(SOURCE RECORDS)

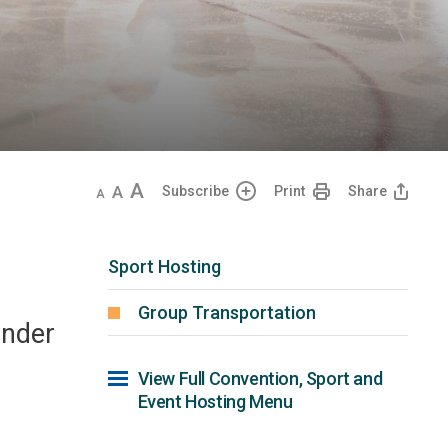
Decrease
Default
Increase
Subscribe
Print
Share
text
text
text
size
size
size
Sport Hosting
Group Transportation
under
View Full Convention, Sport and 
Event Hosting Menu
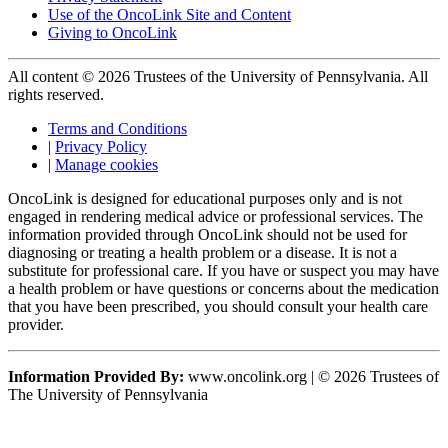
Use of the OncoLink Site and Content
Giving to OncoLink
All content © 2026 Trustees of the University of Pennsylvania. All
rights reserved.
Terms and Conditions
|
Privacy Policy
|
Manage cookies
OncoLink is designed for educational purposes only and is not
engaged in rendering medical advice or professional services. The
information provided through OncoLink should not be used for
diagnosing or treating a health problem or a disease. It is not a
substitute for professional care. If you have or suspect you may have
a health problem or have questions or concerns about the medication
that you have been prescribed, you should consult your health care
provider.
Information Provided By:
www.oncolink.org | © 2026 Trustees of
The University of Pennsylvania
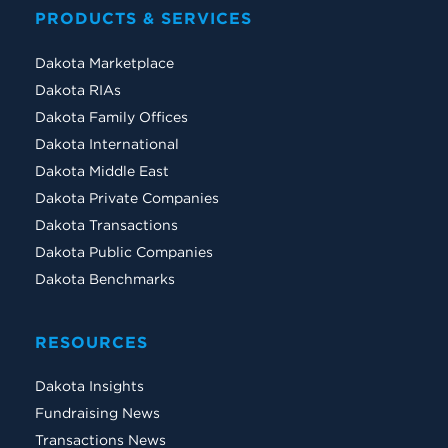
PRODUCTS & SERVICES
Dakota Marketplace
Dakota RIAs
Dakota Family Offices
Dakota International
Dakota Middle East
Dakota Private Companies
Dakota Transactions
Dakota Public Companies
Dakota Benchmarks
RESOURCES
Dakota Insights
Fundraising News
Transactions News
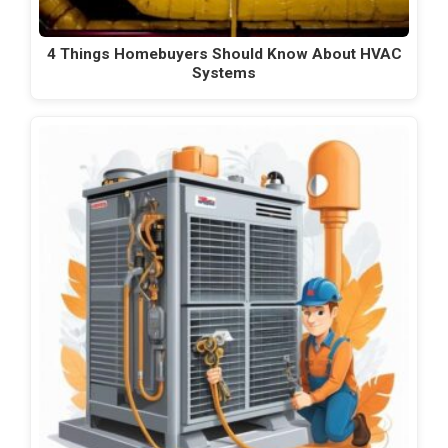
4 Things Homebuyers Should Know About HVAC
Systems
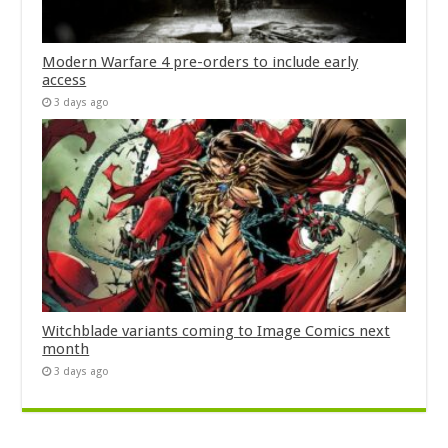
Modern Warfare 4 pre-orders to include early
access
3 days ago
Witchblade variants coming to Image Comics next
month
3 days ago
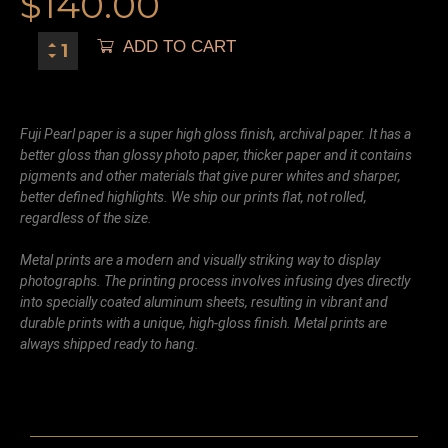
$
140.00
ADD TO CART
Fuji Pearl paper is a super high gloss finish, archival paper. It has a
better gloss than glossy photo paper, thicker paper and it contains
pigments and other materials that give purer whites and sharper,
better defined highlights. We ship our prints flat, not rolled,
regardless of the size.
Metal prints are a modern and visually striking way to display
photographs. The printing process involves infusing dyes directly
into specially coated aluminum sheets, resulting in vibrant and
durable prints with a unique, high-gloss finish. Metal prints are
always shipped ready to hang.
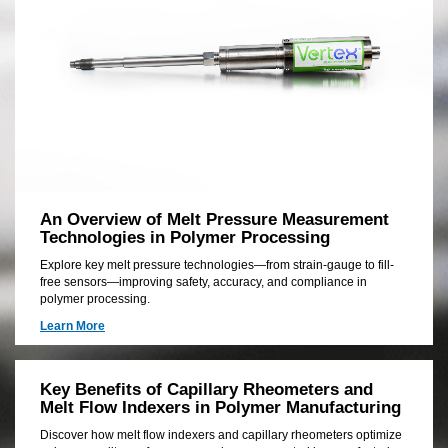
has
the
skill
and
experience
to
deliver
the
right
solution
for
your
An Overview of Melt Pressure Measurement
unique
Technologies in Polymer Processing
application
Explore key melt pressure technologies—from strain-gauge to fill-
free sensors—improving safety, accuracy, and compliance in
polymer processing.
Learn More
Key Benefits of Capillary Rheometers and
Melt Flow Indexers in Polymer Manufacturing
Discover how melt flow indexers and capillary rheometers optimize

(End SOURCE RECORDS)

All lines in the listing above with the string "unique" should be returned.

durable prints with a unique, high-gloss finish. Metal prints are
unique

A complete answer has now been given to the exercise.